YOUR OBJECTIVE
Write down each of the records again, exactly and in full.

RECORDS SHOWN

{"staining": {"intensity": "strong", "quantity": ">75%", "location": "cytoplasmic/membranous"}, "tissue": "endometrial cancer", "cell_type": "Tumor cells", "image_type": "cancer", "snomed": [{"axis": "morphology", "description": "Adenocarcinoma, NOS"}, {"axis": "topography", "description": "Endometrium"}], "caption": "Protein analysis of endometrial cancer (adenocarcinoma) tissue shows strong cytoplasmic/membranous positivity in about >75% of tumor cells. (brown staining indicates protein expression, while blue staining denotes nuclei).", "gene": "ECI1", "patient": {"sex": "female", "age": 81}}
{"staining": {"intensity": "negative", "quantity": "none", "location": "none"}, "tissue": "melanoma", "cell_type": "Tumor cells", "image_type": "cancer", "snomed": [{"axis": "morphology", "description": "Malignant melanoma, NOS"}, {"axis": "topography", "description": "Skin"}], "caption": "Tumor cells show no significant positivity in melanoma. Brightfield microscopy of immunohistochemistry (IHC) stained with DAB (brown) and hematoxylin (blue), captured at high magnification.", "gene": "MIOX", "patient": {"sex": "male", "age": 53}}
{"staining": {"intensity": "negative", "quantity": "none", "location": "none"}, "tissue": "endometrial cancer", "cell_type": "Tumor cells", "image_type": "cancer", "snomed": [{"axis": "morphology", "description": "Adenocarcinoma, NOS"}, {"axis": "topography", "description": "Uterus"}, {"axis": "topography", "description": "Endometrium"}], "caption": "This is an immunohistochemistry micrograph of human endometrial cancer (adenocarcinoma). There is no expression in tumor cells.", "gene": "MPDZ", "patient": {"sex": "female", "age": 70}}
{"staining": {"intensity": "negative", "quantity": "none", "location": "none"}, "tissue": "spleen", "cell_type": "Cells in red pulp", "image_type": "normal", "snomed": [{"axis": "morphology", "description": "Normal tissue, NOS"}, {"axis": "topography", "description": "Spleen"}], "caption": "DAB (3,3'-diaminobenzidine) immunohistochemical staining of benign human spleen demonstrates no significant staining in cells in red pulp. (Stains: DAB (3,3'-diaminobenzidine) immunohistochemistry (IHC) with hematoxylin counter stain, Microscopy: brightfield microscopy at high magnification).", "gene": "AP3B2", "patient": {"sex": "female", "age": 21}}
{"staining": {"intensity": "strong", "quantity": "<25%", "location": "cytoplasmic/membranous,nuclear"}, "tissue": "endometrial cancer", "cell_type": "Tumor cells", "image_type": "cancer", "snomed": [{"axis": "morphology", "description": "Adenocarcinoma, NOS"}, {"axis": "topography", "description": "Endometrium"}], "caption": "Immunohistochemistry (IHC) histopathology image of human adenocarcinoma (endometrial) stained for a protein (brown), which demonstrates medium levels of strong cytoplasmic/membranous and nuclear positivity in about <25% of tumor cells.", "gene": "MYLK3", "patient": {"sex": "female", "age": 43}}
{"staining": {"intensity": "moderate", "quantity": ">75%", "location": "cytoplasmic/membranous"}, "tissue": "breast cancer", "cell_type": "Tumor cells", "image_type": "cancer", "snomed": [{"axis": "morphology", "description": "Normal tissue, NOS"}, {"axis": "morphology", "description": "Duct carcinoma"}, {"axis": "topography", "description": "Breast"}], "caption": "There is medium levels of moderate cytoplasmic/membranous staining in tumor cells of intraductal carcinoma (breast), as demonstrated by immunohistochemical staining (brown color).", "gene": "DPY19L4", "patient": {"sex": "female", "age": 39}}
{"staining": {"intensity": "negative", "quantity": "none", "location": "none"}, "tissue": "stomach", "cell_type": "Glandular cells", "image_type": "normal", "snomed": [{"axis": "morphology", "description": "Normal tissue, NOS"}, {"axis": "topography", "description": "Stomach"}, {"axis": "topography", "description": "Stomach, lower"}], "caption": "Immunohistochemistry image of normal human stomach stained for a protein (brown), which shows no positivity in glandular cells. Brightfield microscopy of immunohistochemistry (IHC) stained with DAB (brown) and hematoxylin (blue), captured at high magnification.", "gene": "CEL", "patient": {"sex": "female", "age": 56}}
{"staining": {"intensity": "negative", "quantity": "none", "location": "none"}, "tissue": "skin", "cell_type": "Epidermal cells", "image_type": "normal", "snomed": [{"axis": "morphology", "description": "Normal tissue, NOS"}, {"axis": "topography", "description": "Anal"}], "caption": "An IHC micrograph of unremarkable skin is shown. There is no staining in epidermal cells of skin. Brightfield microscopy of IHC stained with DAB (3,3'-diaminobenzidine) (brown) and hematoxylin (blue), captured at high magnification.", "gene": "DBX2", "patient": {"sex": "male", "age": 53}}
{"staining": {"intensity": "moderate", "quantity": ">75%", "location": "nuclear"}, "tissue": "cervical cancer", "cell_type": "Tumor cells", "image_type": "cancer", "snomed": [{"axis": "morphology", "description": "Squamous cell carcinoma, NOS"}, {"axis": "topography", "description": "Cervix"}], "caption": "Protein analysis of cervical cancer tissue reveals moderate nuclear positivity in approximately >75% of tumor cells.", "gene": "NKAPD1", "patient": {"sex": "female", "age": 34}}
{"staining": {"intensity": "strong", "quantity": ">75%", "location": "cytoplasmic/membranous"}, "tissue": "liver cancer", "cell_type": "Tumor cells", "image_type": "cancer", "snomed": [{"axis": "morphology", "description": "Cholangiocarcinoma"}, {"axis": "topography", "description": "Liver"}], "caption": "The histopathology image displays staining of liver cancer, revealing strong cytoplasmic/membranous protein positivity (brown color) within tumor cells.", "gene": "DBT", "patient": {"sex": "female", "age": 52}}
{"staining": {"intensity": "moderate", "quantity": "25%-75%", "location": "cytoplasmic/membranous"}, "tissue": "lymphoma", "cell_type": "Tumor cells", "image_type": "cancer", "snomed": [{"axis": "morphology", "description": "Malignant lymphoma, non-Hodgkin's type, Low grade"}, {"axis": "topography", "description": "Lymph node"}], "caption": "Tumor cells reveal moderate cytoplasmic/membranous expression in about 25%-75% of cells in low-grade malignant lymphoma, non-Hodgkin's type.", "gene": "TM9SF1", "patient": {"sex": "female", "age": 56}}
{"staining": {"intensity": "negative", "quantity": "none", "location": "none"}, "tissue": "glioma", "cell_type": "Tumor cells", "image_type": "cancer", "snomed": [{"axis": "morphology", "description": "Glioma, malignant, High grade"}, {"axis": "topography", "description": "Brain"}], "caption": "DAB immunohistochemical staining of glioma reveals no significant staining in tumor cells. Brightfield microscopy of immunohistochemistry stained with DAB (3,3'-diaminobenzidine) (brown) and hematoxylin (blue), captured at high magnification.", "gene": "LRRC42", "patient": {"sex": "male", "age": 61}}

RESPONSE TO THIS EXERCISE
{"staining": {"intensity": "strong", "quantity": ">75%", "location": "cytoplasmic/membranous"}, "tissue": "endometrial cancer", "cell_type": "Tumor cells", "image_type": "cancer", "snomed": [{"axis": "morphology", "description": "Adenocarcinoma, NOS"}, {"axis": "topography", "description": "Endometrium"}], "caption": "Protein analysis of endometrial cancer (adenocarcinoma) tissue shows strong cytoplasmic/membranous positivity in about >75% of tumor cells. (brown staining indicates protein expression, while blue staining denotes nuclei).", "gene": "ECI1", "patient": {"sex": "female", "age": 81}}
{"staining": {"intensity": "negative", "quantity": "none", "location": "none"}, "tissue": "melanoma", "cell_type": "Tumor cells", "image_type": "cancer", "snomed": [{"axis": "morphology", "description": "Malignant melanoma, NOS"}, {"axis": "topography", "description": "Skin"}], "caption": "Tumor cells show no significant positivity in melanoma. Brightfield microscopy of immunohistochemistry (IHC) stained with DAB (brown) and hematoxylin (blue), captured at high magnification.", "gene": "MIOX", "patient": {"sex": "male", "age": 53}}
{"staining": {"intensity": "negative", "quantity": "none", "location": "none"}, "tissue": "endometrial cancer", "cell_type": "Tumor cells", "image_type": "cancer", "snomed": [{"axis": "morphology", "description": "Adenocarcinoma, NOS"}, {"axis": "topography", "description": "Uterus"}, {"axis": "topography", "description": "Endometrium"}], "caption": "This is an immunohistochemistry micrograph of human endometrial cancer (adenocarcinoma). There is no expression in tumor cells.", "gene": "MPDZ", "patient": {"sex": "female", "age": 70}}
{"staining": {"intensity": "negative", "quantity": "none", "location": "none"}, "tissue": "spleen", "cell_type": "Cells in red pulp", "image_type": "normal", "snomed": [{"axis": "morphology", "description": "Normal tissue, NOS"}, {"axis": "topography", "description": "Spleen"}], "caption": "DAB (3,3'-diaminobenzidine) immunohistochemical staining of benign human spleen demonstrates no significant staining in cells in red pulp. (Stains: DAB (3,3'-diaminobenzidine) immunohistochemistry (IHC) with hematoxylin counter stain, Microscopy: brightfield microscopy at high magnification).", "gene": "AP3B2", "patient": {"sex": "female", "age": 21}}
{"staining": {"intensity": "strong", "quantity": "<25%", "location": "cytoplasmic/membranous,nuclear"}, "tissue": "endometrial cancer", "cell_type": "Tumor cells", "image_type": "cancer", "snomed": [{"axis": "morphology", "description": "Adenocarcinoma, NOS"}, {"axis": "topography", "description": "Endometrium"}], "caption": "Immunohistochemistry (IHC) histopathology image of human adenocarcinoma (endometrial) stained for a protein (brown), which demonstrates medium levels of strong cytoplasmic/membranous and nuclear positivity in about <25% of tumor cells.", "gene": "MYLK3", "patient": {"sex": "female", "age": 43}}
{"staining": {"intensity": "moderate", "quantity": ">75%", "location": "cytoplasmic/membranous"}, "tissue": "breast cancer", "cell_type": "Tumor cells", "image_type": "cancer", "snomed": [{"axis": "morphology", "description": "Normal tissue, NOS"}, {"axis": "morphology", "description": "Duct carcinoma"}, {"axis": "topography", "description": "Breast"}], "caption": "There is medium levels of moderate cytoplasmic/membranous staining in tumor cells of intraductal carcinoma (breast), as demonstrated by immunohistochemical staining (brown color).", "gene": "DPY19L4", "patient": {"sex": "female", "age": 39}}
{"staining": {"intensity": "negative", "quantity": "none", "location": "none"}, "tissue": "stomach", "cell_type": "Glandular cells", "image_type": "normal", "snomed": [{"axis": "morphology", "description": "Normal tissue, NOS"}, {"axis": "topography", "description": "Stomach"}, {"axis": "topography", "description": "Stomach, lower"}], "caption": "Immunohistochemistry image of normal human stomach stained for a protein (brown), which shows no positivity in glandular cells. Brightfield microscopy of immunohistochemistry (IHC) stained with DAB (brown) and hematoxylin (blue), captured at high magnification.", "gene": "CEL", "patient": {"sex": "female", "age": 56}}
{"staining": {"intensity": "negative", "quantity": "none", "location": "none"}, "tissue": "skin", "cell_type": "Epidermal cells", "image_type": "normal", "snomed": [{"axis": "morphology", "description": "Normal tissue, NOS"}, {"axis": "topography", "description": "Anal"}], "caption": "An IHC micrograph of unremarkable skin is shown. There is no staining in epidermal cells of skin. Brightfield microscopy of IHC stained with DAB (3,3'-diaminobenzidine) (brown) and hematoxylin (blue), captured at high magnification.", "gene": "DBX2", "patient": {"sex": "male", "age": 53}}
{"staining": {"intensity": "moderate", "quantity": ">75%", "location": "nuclear"}, "tissue": "cervical cancer", "cell_type": "Tumor cells", "image_type": "cancer", "snomed": [{"axis": "morphology", "description": "Squamous cell carcinoma, NOS"}, {"axis": "topography", "description": "Cervix"}], "caption": "Protein analysis of cervical cancer tissue reveals moderate nuclear positivity in approximately >75% of tumor cells.", "gene": "NKAPD1", "patient": {"sex": "female", "age": 34}}
{"staining": {"intensity": "strong", "quantity": ">75%", "location": "cytoplasmic/membranous"}, "tissue": "liver cancer", "cell_type": "Tumor cells", "image_type": "cancer", "snomed": [{"axis": "morphology", "description": "Cholangiocarcinoma"}, {"axis": "topography", "description": "Liver"}], "caption": "The histopathology image displays staining of liver cancer, revealing strong cytoplasmic/membranous protein positivity (brown color) within tumor cells.", "gene": "DBT", "patient": {"sex": "female", "age": 52}}
{"staining": {"intensity": "moderate", "quantity": "25%-75%", "location": "cytoplasmic/membranous"}, "tissue": "lymphoma", "cell_type": "Tumor cells", "image_type": "cancer", "snomed": [{"axis": "morphology", "description": "Malignant lymphoma, non-Hodgkin's type, Low grade"}, {"axis": "topography", "description": "Lymph node"}], "caption": "Tumor cells reveal moderate cytoplasmic/membranous expression in about 25%-75% of cells in low-grade malignant lymphoma, non-Hodgkin's type.", "gene": "TM9SF1", "patient": {"sex": "female", "age": 56}}
{"staining": {"intensity": "negative", "quantity": "none", "location": "none"}, "tissue": "glioma", "cell_type": "Tumor cells", "image_type": "cancer", "snomed": [{"axis": "morphology", "description": "Glioma, malignant, High grade"}, {"axis": "topography", "description": "Brain"}], "caption": "DAB immunohistochemical staining of glioma reveals no significant staining in tumor cells. Brightfield microscopy of immunohistochemistry stained with DAB (3,3'-diaminobenzidine) (brown) and hematoxylin (blue), captured at high magnification.", "gene": "LRRC42", "patient": {"sex": "male", "age": 61}}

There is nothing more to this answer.